Est-ce parce qu’elle est l’épouse du peintre Hans Hartung avec lequel elle vécut une relation passionnée et un peu tumultueuse qu’Anna-Eva Bergman (1909-1987) est restée relativement méconnue malgré de très nombreuses expositions ?
Le Musée d’Art Moderne de Paris organise du 31 mars au 16 juillet 2023 la première grande rétrospective de l’ensemble de l’œuvre plastique de cette peintre majeure de la peinture de l’après-guerre. Et l’on se réjouit de cet événement qui va mettre en lumière son langage pictural singulier, fondé sur un vocabulaire de formes simples inspiré par les paysages nordiques, et l’usage très spécifique d’un matériau devenu sa signature : la feuille de métal.
Anna-Eva Bergman (1909-1987) a beaucoup voyagé, mais toute sa vie, elle restera marquée par les paysages et les ciels de la Norvège où elle a passé son enfance et son adolescence. Jusqu’à envahir son œuvre, même lorsqu’elle vivra à Minorque dans les années 1930, puis à Antibes, de 1973 jusqu’à sa mort, dans cette lumière du Sud ou le soleil parvient à terrasser l’ombre.
Intéressée par ce fameux « nombre d’or », cette « divine proportion », elle est à la recherche d’un nombre restreint de formes simples pour représenter des paysages minimalistes mais d’une grande complexité. En osmose avec l’univers qui l’entoure, mais sans rupture avec les ambiances du Grand Nord et sans succomber à la couleur du Sud, Bergman peint la lumière, l’obscurité, les montagnes, la pluie, les vagues, le vent. Silencieuse, mentale, chargée de spiritualité, la peinture de Bergman se contemple. Pour autant, il faut bouger devant ses toiles, de la plus petite (quelques centimètres) aux plus grandes (2m x 3m) parce que ses peintures réalisées à l’acrylique sur des toiles qu’elle recouvre au préalable de feuille de métal sont vivantes, mouvantes, rayonnantes. Leur perception n’est jamais la même selon la lumière et notre propre position. « Je veux dessiner le mouvement –le mouvement lui-même et son rythme. Je veux créer la vie », écrit-elle.

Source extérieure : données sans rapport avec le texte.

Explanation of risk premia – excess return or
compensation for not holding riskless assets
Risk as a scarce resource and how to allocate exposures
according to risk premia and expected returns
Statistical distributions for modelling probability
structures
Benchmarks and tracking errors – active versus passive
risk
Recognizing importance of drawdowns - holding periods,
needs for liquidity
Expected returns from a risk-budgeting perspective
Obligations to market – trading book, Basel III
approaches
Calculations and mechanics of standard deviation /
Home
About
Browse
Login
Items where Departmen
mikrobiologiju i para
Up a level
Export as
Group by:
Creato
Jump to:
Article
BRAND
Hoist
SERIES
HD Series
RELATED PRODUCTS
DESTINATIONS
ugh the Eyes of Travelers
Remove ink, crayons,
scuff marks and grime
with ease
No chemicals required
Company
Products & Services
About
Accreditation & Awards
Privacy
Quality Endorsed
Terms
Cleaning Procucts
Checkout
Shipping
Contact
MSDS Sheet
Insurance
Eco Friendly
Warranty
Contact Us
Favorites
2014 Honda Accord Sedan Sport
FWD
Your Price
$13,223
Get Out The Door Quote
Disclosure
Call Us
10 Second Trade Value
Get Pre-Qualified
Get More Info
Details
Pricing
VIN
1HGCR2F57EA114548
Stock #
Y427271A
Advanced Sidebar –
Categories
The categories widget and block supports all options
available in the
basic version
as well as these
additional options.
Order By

La sienne, dédiée à la création, loin des modes, fut extraordinaire mais parcourue de souffrances et de bouleversements, de son enfance norvégienne sous le signe de la peur à sa fin tragique dans la dépression. Grâce à une masse considérable de documents, Thomas Schlesser, directeur de la Fondation Hartung-Bergman et professeur à l’École polytechnique raconte « les vies lumineuses » de cette femme artiste dont « la peinture est l’expression d’un commencement toujours recommencé (…), une sorte de genèse éternelle ». Une passionnante biographie, intimiste et sensible, à lire en introduction à la rétrospective du musée d’Art moderne de la Ville de Paris en 2023, pour mieux comprendre enfin cette femme, « dans la complexité de son être et dans le drame de son existence ».